## YOUR GOAL
Lay out the material below, from its first line through the line containing "common name: Florida applesnail", as a Markdown table with the columns Row and Line. Number each row and omit any blank lines.

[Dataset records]
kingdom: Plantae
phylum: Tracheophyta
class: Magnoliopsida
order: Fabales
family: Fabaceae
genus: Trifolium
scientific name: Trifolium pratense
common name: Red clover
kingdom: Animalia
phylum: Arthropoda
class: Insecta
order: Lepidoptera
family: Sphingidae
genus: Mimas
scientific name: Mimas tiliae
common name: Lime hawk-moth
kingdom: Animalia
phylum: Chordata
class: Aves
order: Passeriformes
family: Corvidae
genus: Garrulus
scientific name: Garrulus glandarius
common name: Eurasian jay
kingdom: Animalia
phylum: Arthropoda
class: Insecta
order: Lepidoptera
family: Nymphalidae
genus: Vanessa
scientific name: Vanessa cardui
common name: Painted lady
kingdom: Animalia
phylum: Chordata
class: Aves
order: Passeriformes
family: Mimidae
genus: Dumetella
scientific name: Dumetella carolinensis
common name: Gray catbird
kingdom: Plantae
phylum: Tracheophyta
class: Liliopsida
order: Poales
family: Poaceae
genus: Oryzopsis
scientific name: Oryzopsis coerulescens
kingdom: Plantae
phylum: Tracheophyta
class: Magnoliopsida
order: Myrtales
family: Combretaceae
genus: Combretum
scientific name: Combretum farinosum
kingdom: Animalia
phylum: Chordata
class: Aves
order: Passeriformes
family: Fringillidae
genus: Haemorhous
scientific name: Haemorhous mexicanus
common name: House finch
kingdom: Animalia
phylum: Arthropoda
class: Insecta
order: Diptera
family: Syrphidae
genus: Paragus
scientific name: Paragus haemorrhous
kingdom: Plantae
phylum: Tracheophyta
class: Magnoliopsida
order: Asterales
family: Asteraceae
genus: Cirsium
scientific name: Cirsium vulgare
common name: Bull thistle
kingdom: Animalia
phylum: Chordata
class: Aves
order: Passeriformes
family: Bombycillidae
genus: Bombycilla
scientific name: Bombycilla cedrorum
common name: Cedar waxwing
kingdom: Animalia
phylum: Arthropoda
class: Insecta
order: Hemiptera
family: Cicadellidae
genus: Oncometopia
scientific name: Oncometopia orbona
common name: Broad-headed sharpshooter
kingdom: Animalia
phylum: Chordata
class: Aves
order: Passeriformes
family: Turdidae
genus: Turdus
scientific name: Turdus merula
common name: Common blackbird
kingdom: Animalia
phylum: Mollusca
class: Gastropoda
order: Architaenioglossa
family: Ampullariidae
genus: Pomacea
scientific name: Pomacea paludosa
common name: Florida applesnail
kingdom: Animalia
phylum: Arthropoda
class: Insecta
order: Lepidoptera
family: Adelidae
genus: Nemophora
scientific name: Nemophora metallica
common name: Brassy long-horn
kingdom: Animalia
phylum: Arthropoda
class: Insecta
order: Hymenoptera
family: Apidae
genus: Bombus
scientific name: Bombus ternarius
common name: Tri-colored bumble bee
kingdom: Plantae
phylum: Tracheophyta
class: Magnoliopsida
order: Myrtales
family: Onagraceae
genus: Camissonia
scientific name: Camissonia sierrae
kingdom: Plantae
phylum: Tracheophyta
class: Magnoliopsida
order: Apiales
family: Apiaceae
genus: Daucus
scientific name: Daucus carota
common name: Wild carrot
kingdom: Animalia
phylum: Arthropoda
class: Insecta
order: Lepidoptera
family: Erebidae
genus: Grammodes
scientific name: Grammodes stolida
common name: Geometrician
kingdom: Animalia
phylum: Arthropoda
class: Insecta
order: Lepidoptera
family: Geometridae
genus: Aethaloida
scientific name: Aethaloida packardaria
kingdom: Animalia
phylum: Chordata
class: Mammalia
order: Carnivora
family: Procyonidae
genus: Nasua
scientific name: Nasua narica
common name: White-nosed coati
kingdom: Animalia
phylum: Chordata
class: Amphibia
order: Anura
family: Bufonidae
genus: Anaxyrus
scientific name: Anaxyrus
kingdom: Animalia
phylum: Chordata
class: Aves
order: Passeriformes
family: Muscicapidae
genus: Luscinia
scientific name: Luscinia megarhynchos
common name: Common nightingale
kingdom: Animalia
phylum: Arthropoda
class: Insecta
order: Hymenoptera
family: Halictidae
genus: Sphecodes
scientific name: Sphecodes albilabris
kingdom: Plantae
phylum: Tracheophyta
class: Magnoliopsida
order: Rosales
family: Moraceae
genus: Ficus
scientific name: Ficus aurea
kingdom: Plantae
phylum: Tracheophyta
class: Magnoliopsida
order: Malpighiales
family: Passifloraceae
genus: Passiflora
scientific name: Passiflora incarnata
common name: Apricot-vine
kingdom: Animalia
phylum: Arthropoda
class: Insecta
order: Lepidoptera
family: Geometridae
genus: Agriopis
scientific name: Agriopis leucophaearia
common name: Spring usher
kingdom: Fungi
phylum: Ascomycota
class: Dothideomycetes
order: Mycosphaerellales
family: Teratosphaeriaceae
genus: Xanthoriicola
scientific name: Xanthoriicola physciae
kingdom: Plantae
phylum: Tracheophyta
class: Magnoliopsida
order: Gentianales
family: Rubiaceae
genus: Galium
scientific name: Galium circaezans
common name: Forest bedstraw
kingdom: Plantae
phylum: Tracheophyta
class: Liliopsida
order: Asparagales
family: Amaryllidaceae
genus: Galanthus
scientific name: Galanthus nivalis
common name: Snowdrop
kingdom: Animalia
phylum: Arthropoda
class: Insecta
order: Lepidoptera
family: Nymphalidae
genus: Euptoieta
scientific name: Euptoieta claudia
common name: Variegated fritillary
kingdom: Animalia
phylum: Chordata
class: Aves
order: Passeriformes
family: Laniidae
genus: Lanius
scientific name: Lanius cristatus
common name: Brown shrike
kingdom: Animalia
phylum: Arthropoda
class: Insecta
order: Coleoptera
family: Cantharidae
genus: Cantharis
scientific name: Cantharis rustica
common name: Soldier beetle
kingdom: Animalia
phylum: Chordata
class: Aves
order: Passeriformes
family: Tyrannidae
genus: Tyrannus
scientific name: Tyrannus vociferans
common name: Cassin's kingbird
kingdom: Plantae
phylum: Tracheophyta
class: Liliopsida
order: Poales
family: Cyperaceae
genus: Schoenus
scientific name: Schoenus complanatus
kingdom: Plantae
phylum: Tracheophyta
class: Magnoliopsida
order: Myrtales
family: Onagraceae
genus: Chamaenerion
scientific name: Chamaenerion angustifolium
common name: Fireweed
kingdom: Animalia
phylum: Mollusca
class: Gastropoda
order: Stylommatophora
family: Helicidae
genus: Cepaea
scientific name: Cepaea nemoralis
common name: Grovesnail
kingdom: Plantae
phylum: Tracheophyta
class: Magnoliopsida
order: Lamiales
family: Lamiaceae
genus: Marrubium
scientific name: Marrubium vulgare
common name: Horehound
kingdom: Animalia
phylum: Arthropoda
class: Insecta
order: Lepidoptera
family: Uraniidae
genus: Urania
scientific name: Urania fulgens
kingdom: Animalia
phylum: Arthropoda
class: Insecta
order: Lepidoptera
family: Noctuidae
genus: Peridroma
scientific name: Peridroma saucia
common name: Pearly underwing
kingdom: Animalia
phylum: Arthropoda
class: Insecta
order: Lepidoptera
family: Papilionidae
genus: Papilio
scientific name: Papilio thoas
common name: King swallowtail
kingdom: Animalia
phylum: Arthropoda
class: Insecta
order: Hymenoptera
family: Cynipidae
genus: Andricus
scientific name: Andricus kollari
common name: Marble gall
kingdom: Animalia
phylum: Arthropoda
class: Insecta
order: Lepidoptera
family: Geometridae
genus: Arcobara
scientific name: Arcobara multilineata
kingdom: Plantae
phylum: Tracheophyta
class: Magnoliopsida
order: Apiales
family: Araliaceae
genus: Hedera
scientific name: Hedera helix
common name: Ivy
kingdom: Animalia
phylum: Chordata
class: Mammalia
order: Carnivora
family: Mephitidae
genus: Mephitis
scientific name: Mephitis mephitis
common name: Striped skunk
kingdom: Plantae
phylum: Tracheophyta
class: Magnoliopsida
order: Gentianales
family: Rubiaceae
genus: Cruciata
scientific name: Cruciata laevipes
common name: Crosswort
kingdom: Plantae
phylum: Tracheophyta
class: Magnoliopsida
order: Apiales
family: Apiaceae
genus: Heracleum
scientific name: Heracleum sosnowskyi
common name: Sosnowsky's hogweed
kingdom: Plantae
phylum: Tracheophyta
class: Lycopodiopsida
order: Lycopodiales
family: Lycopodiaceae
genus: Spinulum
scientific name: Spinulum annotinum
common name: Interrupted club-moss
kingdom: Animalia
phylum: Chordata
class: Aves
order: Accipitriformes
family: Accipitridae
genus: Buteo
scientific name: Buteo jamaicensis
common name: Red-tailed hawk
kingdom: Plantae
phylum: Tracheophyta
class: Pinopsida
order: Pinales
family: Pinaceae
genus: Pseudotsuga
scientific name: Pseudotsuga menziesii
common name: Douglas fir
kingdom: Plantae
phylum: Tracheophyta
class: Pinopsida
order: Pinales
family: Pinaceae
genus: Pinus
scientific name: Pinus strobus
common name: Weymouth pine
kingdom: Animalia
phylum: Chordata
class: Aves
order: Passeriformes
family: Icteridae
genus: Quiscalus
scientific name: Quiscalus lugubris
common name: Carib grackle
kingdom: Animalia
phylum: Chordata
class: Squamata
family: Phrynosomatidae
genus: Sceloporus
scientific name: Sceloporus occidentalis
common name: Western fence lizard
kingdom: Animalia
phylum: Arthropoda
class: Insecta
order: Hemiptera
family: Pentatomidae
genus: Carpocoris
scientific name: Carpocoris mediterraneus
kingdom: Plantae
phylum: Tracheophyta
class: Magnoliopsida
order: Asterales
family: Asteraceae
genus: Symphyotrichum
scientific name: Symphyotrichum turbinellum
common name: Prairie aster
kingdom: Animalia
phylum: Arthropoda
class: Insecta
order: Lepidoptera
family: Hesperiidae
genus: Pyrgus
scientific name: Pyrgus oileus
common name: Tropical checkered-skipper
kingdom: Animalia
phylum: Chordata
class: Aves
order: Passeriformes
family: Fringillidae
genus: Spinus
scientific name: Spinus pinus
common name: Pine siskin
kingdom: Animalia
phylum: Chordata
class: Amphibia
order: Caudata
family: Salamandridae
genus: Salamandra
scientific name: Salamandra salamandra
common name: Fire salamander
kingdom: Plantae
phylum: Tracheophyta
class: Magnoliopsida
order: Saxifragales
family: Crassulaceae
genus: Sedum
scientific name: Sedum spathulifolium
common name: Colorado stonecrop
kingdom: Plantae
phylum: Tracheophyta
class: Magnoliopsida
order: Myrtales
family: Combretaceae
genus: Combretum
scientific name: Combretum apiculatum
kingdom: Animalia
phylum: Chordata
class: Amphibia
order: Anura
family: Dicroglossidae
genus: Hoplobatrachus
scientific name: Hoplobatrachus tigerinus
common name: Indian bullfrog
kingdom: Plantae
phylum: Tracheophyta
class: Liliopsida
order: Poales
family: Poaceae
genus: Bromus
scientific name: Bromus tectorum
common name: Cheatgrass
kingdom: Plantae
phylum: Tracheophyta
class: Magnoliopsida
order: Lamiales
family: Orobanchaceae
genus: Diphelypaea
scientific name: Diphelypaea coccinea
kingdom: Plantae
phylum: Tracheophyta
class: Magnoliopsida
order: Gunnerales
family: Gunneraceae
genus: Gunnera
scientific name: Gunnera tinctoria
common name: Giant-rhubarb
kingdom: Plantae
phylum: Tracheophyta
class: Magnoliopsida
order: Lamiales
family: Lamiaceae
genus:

## FINAL RESULT
| Row | Line |
|---|---|
| 1 | kingdom: Plantae |
| 2 | phylum: Tracheophyta |
| 3 | class: Magnoliopsida |
| 4 | order: Fabales |
| 5 | family: Fabaceae |
| 6 | genus: Trifolium |
| 7 | scientific name: Trifolium pratense |
| 8 | common name: Red clover |
| 9 | kingdom: Animalia |
| 10 | phylum: Arthropoda |
| 11 | class: Insecta |
| 12 | order: Lepidoptera |
| 13 | family: Sphingidae |
| 14 | genus: Mimas |
| 15 | scientific name: Mimas tiliae |
| 16 | common name: Lime hawk-moth |
| 17 | kingdom: Animalia |
| 18 | phylum: Chordata |
| 19 | class: Aves |
| 20 | order: Passeriformes |
| 21 | family: Corvidae |
| 22 | genus: Garrulus |
| 23 | scientific name: Garrulus glandarius |
| 24 | common name: Eurasian jay |
| 25 | kingdom: Animalia |
| 26 | phylum: Arthropoda |
| 27 | class: Insecta |
| 28 | order: Lepidoptera |
| 29 | family: Nymphalidae |
| 30 | genus: Vanessa |
| 31 | scientific name: Vanessa cardui |
| 32 | common name: Painted lady |
| 33 | kingdom: Animalia |
| 34 | phylum: Chordata |
| 35 | class: Aves |
| 36 | order: Passeriformes |
| 37 | family: Mimidae |
| 38 | genus: Dumetella |
| 39 | scientific name: Dumetella carolinensis |
| 40 | common name: Gray catbird |
| 41 | kingdom: Plantae |
| 42 | phylum: Tracheophyta |
| 43 | class: Liliopsida |
| 44 | order: Poales |
| 45 | family: Poaceae |
| 46 | genus: Oryzopsis |
| 47 | scientific name: Oryzopsis coerulescens |
| 48 | kingdom: Plantae |
| 49 | phylum: Tracheophyta |
| 50 | class: Magnoliopsida |
| 51 | order: Myrtales |
| 52 | family: Combretaceae |
| 53 | genus: Combretum |
| 54 | scientific name: Combretum farinosum |
| 55 | kingdom: Animalia |
| 56 | phylum: Chordata |
| 57 | class: Aves |
| 58 | order: Passeriformes |
| 59 | family: Fringillidae |
| 60 | genus: Haemorhous |
| 61 | scientific name: Haemorhous mexicanus |
| 62 | common name: House finch |
| 63 | kingdom: Animalia |
| 64 | phylum: Arthropoda |
| 65 | class: Insecta |
| 66 | order: Diptera |
| 67 | family: Syrphidae |
| 68 | genus: Paragus |
| 69 | scientific name: Paragus haemorrhous |
| 70 | kingdom: Plantae |
| 71 | phylum: Tracheophyta |
| 72 | class: Magnoliopsida |
| 73 | order: Asterales |
| 74 | family: Asteraceae |
| 75 | genus: Cirsium |
| 76 | scientific name: Cirsium vulgare |
| 77 | common name: Bull thistle |
| 78 | kingdom: Animalia |
| 79 | phylum: Chordata |
| 80 | class: Aves |
| 81 | order: Passeriformes |
| 82 | family: Bombycillidae |
| 83 | genus: Bombycilla |
| 84 | scientific name: Bombycilla cedrorum |
| 85 | common name: Cedar waxwing |
| 86 | kingdom: Animalia |
| 87 | phylum: Arthropoda |
| 88 | class: Insecta |
| 89 | order: Hemiptera |
| 90 | family: Cicadellidae |
| 91 | genus: Oncometopia |
| 92 | scientific name: Oncometopia orbona |
| 93 | common name: Broad-headed sharpshooter |
| 94 | kingdom: Animalia |
| 95 | phylum: Chordata |
| 96 | class: Aves |
| 97 | order: Passeriformes |
| 98 | family: Turdidae |
| 99 | genus: Turdus |
| 100 | scientific name: Turdus merula |
| 101 | common name: Common blackbird |
| 102 | kingdom: Animalia |
| 103 | phylum: Mollusca |
| 104 | class: Gastropoda |
| 105 | order: Architaenioglossa |
| 106 | family: Ampullariidae |
| 107 | genus: Pomacea |
| 108 | scientific name: Pomacea paludosa |
| 109 | common name: Florida applesnail |